(TASK REQUIREMENTS): Arrange the lines of the records below as a JSON list of strings, one string per line and blank lines left out. Begin at the line that contains "Segment every instance" and stop after the line that contains "75L152 72L161 92L150".

Collected data entries
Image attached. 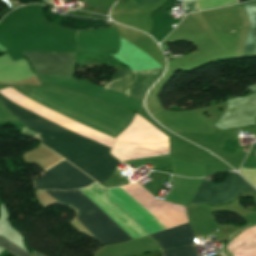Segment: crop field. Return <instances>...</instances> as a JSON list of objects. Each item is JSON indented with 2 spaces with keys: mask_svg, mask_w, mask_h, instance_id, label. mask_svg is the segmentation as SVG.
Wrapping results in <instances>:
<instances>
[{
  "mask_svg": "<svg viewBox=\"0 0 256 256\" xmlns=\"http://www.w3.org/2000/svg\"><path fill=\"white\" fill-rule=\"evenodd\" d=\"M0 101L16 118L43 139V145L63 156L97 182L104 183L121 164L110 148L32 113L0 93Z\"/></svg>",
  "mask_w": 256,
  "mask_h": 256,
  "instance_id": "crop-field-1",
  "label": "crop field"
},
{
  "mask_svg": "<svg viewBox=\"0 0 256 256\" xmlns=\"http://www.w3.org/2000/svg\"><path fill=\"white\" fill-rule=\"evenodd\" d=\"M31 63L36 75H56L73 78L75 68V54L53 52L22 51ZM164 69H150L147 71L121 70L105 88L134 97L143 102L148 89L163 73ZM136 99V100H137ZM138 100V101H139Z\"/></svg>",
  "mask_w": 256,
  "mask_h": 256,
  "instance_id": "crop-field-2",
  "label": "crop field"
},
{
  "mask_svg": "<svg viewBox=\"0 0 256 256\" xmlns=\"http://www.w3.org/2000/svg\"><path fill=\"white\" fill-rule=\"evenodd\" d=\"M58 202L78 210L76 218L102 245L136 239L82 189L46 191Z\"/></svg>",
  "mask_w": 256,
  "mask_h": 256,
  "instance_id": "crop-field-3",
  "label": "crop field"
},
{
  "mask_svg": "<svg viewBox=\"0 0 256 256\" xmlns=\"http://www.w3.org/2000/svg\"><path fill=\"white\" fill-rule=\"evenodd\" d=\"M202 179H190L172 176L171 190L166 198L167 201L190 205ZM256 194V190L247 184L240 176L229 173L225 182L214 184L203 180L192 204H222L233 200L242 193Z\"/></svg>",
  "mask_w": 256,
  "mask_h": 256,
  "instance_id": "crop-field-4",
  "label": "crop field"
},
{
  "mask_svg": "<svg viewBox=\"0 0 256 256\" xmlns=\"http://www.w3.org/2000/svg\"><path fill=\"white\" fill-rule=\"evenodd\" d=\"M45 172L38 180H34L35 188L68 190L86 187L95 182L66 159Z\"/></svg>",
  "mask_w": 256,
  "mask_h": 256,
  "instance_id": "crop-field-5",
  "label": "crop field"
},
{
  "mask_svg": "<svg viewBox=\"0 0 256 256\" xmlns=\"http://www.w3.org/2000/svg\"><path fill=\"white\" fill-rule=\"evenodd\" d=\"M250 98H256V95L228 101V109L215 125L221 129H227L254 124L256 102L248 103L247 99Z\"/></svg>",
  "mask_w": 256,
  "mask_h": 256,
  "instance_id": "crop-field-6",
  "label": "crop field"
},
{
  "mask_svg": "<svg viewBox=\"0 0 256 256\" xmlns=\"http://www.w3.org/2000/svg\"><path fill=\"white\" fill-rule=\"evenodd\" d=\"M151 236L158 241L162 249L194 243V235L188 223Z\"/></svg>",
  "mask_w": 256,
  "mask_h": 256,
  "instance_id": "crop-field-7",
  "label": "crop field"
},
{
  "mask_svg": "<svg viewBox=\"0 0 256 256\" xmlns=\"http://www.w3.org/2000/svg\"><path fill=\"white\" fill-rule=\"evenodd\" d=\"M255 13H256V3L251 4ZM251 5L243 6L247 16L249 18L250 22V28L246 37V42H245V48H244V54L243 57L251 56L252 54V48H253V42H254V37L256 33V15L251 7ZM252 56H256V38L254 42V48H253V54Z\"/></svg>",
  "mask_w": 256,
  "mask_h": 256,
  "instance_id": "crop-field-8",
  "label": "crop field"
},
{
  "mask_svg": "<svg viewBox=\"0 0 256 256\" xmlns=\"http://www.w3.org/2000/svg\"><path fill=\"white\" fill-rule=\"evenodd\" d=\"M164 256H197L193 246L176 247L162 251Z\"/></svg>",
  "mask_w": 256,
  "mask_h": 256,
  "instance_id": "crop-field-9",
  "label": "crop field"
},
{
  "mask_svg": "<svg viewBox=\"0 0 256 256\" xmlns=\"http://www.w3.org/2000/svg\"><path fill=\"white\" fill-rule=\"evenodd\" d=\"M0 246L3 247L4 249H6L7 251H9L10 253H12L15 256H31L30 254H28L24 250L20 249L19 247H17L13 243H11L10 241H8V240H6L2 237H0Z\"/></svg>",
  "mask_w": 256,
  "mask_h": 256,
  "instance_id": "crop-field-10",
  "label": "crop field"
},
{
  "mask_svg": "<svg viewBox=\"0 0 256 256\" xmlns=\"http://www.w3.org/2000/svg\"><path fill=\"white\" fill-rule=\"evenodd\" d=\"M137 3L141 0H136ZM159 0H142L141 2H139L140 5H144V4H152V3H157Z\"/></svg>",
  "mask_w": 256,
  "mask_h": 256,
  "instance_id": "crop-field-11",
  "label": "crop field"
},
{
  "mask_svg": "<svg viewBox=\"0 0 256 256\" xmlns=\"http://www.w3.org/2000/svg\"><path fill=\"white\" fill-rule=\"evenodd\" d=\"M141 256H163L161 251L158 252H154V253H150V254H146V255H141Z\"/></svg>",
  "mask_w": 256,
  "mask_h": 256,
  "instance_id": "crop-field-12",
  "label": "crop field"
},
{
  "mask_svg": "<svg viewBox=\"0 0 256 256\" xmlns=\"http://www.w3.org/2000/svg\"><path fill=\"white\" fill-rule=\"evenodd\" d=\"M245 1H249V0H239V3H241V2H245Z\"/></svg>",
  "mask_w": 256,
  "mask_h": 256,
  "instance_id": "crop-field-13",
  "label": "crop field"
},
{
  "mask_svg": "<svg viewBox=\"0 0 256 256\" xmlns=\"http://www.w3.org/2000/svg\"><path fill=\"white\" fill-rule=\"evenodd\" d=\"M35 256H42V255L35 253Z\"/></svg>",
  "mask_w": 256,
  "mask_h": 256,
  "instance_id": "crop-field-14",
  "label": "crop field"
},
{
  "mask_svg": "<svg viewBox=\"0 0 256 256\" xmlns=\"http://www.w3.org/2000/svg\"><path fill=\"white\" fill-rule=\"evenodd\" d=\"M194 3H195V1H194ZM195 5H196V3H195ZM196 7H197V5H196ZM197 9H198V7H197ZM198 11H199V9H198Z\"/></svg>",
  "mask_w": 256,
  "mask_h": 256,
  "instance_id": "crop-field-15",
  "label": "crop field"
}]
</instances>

--

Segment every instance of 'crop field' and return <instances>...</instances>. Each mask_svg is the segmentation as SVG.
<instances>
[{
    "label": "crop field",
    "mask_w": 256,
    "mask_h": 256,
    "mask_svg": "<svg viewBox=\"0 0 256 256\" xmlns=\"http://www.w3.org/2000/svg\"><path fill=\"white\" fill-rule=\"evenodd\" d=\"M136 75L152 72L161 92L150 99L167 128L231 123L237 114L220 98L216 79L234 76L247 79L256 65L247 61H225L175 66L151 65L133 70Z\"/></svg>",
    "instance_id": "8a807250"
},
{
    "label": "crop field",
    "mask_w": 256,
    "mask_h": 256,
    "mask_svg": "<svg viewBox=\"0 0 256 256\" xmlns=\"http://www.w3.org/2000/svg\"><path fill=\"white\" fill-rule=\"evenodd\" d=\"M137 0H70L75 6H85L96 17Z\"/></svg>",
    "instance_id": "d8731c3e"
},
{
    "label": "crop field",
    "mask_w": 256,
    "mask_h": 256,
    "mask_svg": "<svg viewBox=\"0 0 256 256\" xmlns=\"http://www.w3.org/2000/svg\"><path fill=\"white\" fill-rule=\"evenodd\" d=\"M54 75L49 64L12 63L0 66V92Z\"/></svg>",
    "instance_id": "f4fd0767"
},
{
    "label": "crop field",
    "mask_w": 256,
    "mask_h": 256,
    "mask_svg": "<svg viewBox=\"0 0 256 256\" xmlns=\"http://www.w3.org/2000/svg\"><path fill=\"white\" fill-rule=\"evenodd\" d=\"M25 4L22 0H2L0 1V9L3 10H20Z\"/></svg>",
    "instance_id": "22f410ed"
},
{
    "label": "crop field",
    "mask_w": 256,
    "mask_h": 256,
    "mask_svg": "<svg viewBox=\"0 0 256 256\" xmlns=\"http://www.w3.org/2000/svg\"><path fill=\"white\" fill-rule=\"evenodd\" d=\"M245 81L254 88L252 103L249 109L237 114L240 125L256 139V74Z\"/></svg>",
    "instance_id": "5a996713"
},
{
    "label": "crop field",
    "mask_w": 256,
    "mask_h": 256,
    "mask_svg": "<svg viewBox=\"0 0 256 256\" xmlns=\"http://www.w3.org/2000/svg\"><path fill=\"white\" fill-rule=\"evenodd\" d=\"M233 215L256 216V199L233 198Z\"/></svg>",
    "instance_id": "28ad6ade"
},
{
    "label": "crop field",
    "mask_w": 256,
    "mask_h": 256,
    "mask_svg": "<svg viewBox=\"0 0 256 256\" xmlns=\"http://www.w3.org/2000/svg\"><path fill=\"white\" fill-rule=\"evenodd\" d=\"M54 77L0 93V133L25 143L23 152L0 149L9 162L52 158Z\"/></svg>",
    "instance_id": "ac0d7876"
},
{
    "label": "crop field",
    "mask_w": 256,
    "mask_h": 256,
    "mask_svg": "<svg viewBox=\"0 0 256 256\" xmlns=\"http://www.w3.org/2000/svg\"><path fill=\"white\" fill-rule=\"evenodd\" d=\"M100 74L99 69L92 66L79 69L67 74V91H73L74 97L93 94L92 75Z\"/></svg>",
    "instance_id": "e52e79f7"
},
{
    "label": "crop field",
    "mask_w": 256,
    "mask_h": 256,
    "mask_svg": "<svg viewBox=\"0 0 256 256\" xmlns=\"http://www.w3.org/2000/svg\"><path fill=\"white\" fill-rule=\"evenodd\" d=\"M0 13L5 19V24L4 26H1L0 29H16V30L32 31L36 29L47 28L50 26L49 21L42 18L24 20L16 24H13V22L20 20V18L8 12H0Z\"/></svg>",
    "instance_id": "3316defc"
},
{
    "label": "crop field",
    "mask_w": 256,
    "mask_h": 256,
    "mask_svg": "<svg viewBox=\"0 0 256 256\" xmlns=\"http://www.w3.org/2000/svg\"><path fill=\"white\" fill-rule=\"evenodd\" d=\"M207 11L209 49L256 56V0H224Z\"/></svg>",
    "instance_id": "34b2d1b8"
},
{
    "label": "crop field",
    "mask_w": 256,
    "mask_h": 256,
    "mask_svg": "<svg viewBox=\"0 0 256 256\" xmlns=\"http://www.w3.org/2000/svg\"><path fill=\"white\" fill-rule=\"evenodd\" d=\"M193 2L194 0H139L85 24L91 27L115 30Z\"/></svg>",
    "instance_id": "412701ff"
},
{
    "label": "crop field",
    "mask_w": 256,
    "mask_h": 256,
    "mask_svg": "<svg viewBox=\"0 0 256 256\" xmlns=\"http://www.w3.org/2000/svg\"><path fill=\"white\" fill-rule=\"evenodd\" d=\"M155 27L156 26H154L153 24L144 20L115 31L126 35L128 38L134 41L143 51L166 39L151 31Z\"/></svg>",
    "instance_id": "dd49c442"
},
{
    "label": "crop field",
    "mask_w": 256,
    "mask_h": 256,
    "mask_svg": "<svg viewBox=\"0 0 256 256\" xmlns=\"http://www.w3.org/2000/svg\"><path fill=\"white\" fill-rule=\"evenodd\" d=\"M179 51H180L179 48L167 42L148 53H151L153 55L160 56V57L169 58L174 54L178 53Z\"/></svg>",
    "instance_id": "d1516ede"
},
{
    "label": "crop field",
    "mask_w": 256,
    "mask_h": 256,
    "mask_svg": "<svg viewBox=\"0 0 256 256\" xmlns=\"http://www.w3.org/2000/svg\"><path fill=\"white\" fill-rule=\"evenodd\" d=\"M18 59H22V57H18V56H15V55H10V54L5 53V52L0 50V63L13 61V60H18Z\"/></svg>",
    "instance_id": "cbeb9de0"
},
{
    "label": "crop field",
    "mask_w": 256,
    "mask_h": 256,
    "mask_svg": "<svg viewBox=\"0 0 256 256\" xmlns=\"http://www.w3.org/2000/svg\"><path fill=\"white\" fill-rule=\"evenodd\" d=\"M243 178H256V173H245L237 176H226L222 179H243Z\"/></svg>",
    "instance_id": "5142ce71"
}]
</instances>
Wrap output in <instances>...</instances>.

(EXERCISE ANSWER):
[
  "Segment every instance of 'crop field' and return <instances>...</instances>. Each mask_svg is the segmentation as SVG.",
  "<instances>",
  "[{",
  "    \"label\": \"crop field\",",
  "    \"mask_w\": 256,",
  "    \"mask_h\": 256,",
  "    \"mask_svg\": \"<svg viewBox=\\\"0 0 256 256\\\" xmlns=\\\"http://www.w3.org/2000/svg\\\"><path fill=\\\"white\\\" fill-rule=\\\"evenodd\\\" d=\\\"M136 75L152 72L161 92L150 99L167 128L231 123L237 114L220 98L216 79L234 76L247 79L256 65L247 61H225L175 66L151 65L133 70Z\\\"/></svg>\","
]